_Work instructions_
A: Copy out the whole SamSum text-completion fine-tuning page word for word.
B: Turn the entries, from the line containing "The value at Mel is 444. True or false?" through the end of the entries, into a JSON list of strings with one string per line and no blank lines. Leave out the pictures.

===== Document excerpt =====

## Text Completion - SamSum 

This sample shows how use `text-completion` components from the `azureml` system registry to fine tune a model to summarize a dialog between 2 people using samsum dataset. We then deploy the fine tuned model to an online endpoint for real time inference.

### Training data
We will use the [samsum](https://huggingface.co/datasets/samsum) dataset. This dataset is intended to summarize dialogues between 2 people. with this notebook we will summarize the dialogues and calculate bleu and rouge scores for the summarized text vs provided ground_truth summaries

### Model
We will use the `llama-2-7b` model to show how user can finetune a model for text-completion task. If you opened this notebook from a specific model card, remember to replace the specific model name. Optionally, if you need to fine tune a model that is available on HuggingFace, but not available in `azureml` system registry, to do so [import](https://github.com/Azure/azureml-examples/blob/main/sdk/python/foundation-models/system/import/import_model_into_registry.ipynb) the model.

### Outline
* Pick a model to fine-tune.
* Pick and explore training data.
* Configure the fine tuning job.
* Run the fine tuning job.

### 1. Setup pre-requisites
* Install dependencies
* Connect to AzureML Workspace. Learn more at [set up SDK authentication](https://learn.microsoft.com/en-us/azure/machine-learning/how-to-setup-authentication?tabs=sdk). Replace  `<WORKSPACE_NAME>`, `<RESOURCE_GROUP>` and `<SUBSCRIPTION_ID>` below.
* Connect to `azureml` system registry
* Set an optional experiment name

Install dependencies by running below cell. This is not an optional step if running in a new environment.

===== Records provided =====

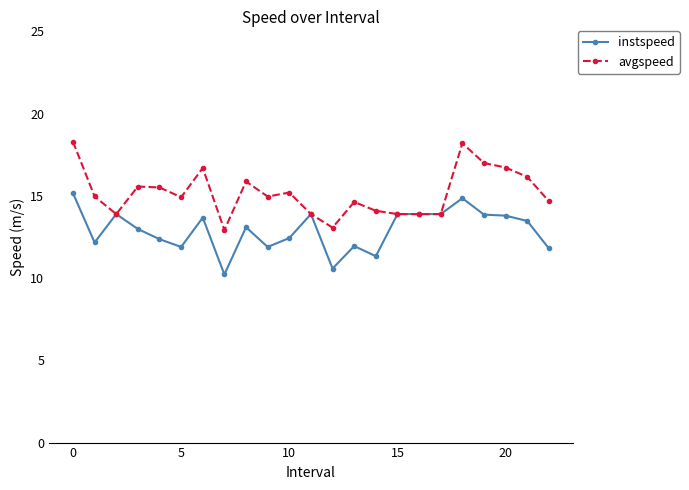

What is the greatest value displayed?

18.3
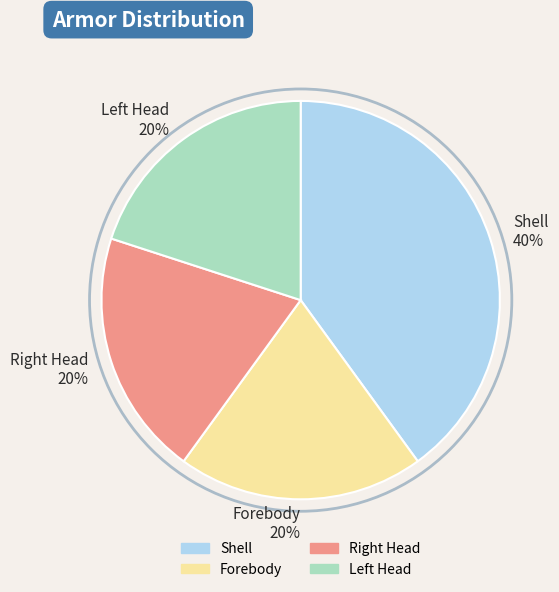

Count the number of slices in the pie.

4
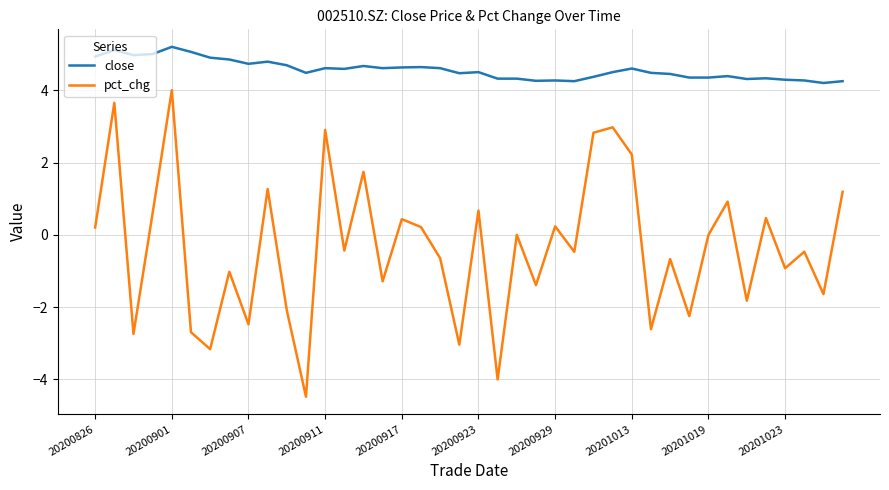

List the series in order of their overall mean, lowest first.

pct_chg, close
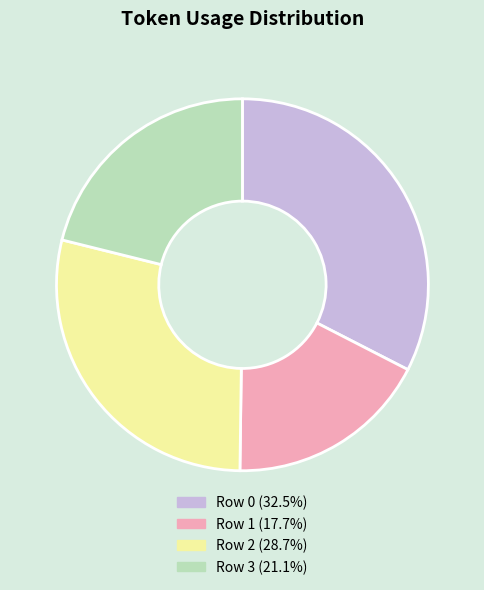

The Row 0 slice represents 33% of the pie. True or false?

True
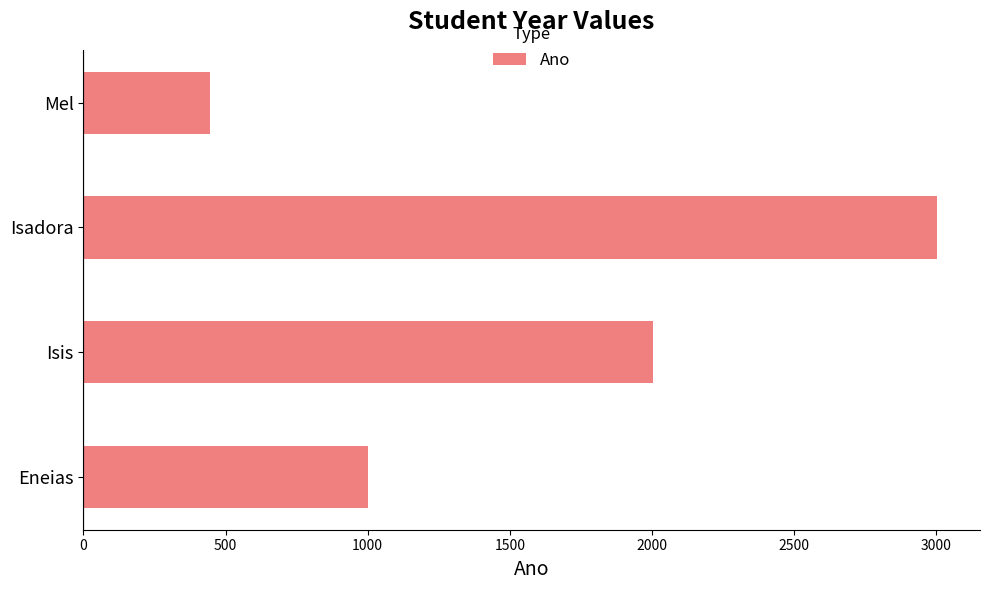

The value at Mel is 444. True or false?

True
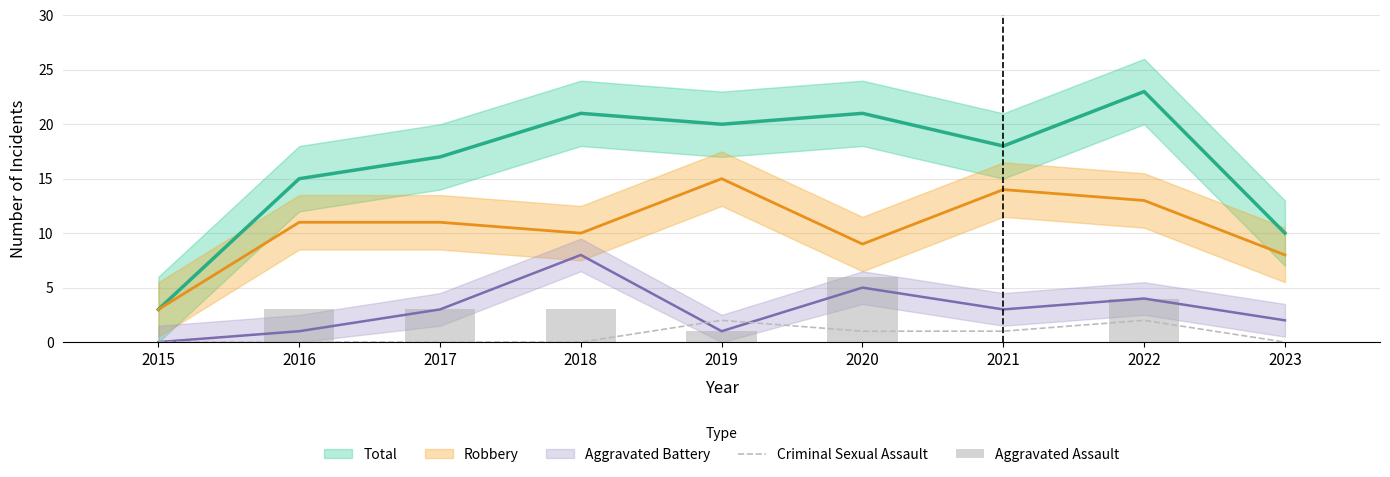

What is the average value of the Criminal Sexual Assault series?

1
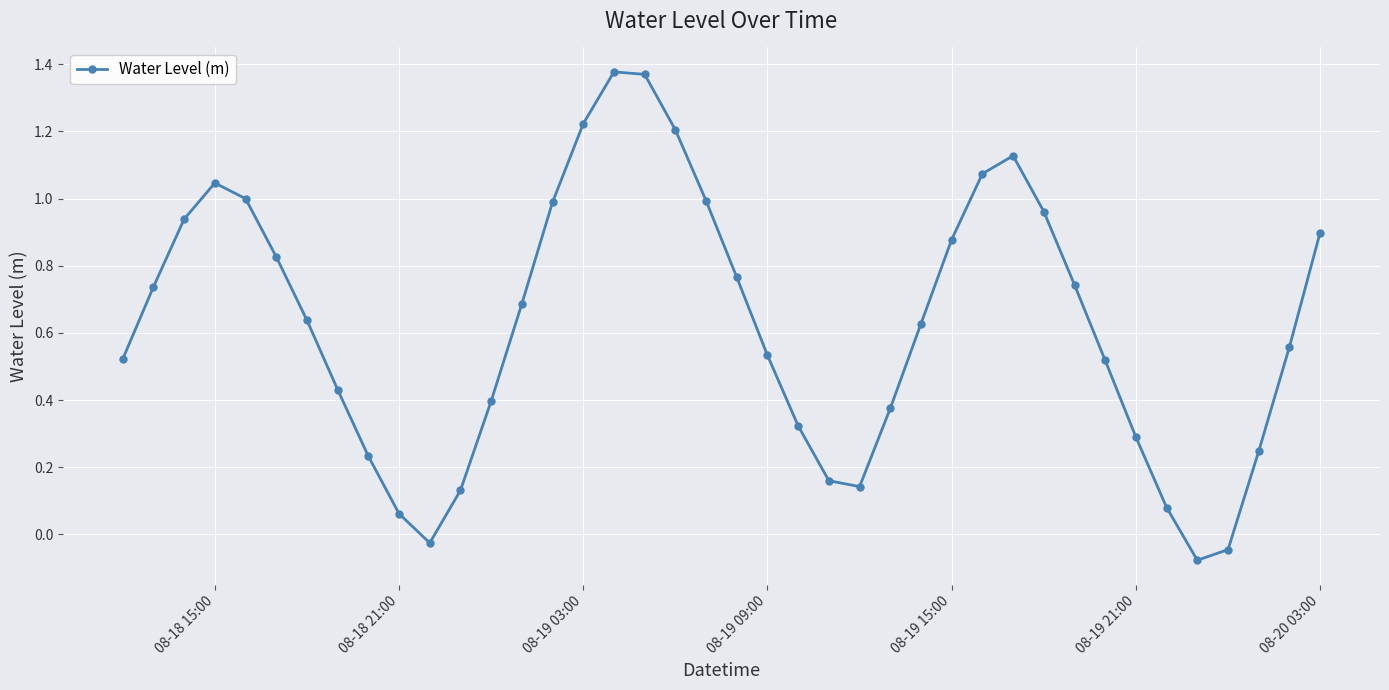

True or false: the data has more than 1 interior local peaks.

True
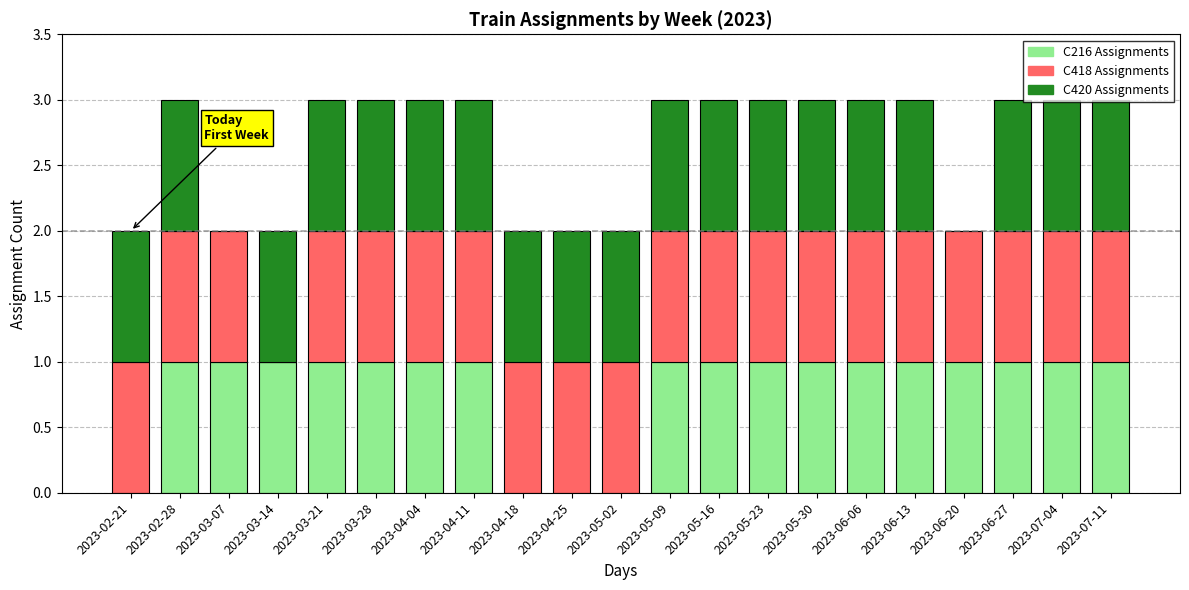

What are all the series names shown in the legend?

C216 Assignments, C418 Assignments, C420 Assignments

=====

_Outputs in order_
A:
## Text Completion - SamSum 

This sample shows how use `text-completion` components from the `azureml` system registry to fine tune a model to summarize a dialog between 2 people using samsum dataset. We then deploy the fine tuned model to an online endpoint for real time inference.

### Training data
We will use the [samsum](https://huggingface.co/datasets/samsum) dataset. This dataset is intended to summarize dialogues between 2 people. with this notebook we will summarize the dialogues and calculate bleu and rouge scores for the summarized text vs provided ground_truth summaries

### Model
We will use the `llama-2-7b` model to show how user can finetune a model for text-completion task. If you opened this notebook from a specific model card, remember to replace the specific model name. Optionally, if you need to fine tune a model that is available on HuggingFace, but not available in `azureml` system registry, to do so [import](https://github.com/Azure/azureml-examples/blob/main/sdk/python/foundation-models/system/import/import_model_into_registry.ipynb) the model.

### Outline
* Pick a model to fine-tune.
* Pick and explore training data.
* Configure the fine tuning job.
* Run the fine tuning job.

### 1. Setup pre-requisites
* Install dependencies
* Connect to AzureML Workspace. Learn more at [set up SDK authentication](https://learn.microsoft.com/en-us/azure/machine-learning/how-to-setup-authentication?tabs=sdk). Replace  `<WORKSPACE_NAME>`, `<RESOURCE_GROUP>` and `<SUBSCRIPTION_ID>` below.
* Connect to `azureml` system registry
* Set an optional experiment name

Install dependencies by running below cell. This is not an optional step if running in a new environment.

B:
[
  "The value at Mel is 444. True or false?",
  "True",
  "What is the average value of the Criminal Sexual Assault series?",
  "1",
  "True or false: the data has more than 1 interior local peaks.",
  "True",
  "What are all the series names shown in the legend?",
  "C216 Assignments, C418 Assignments, C420 Assignments"
]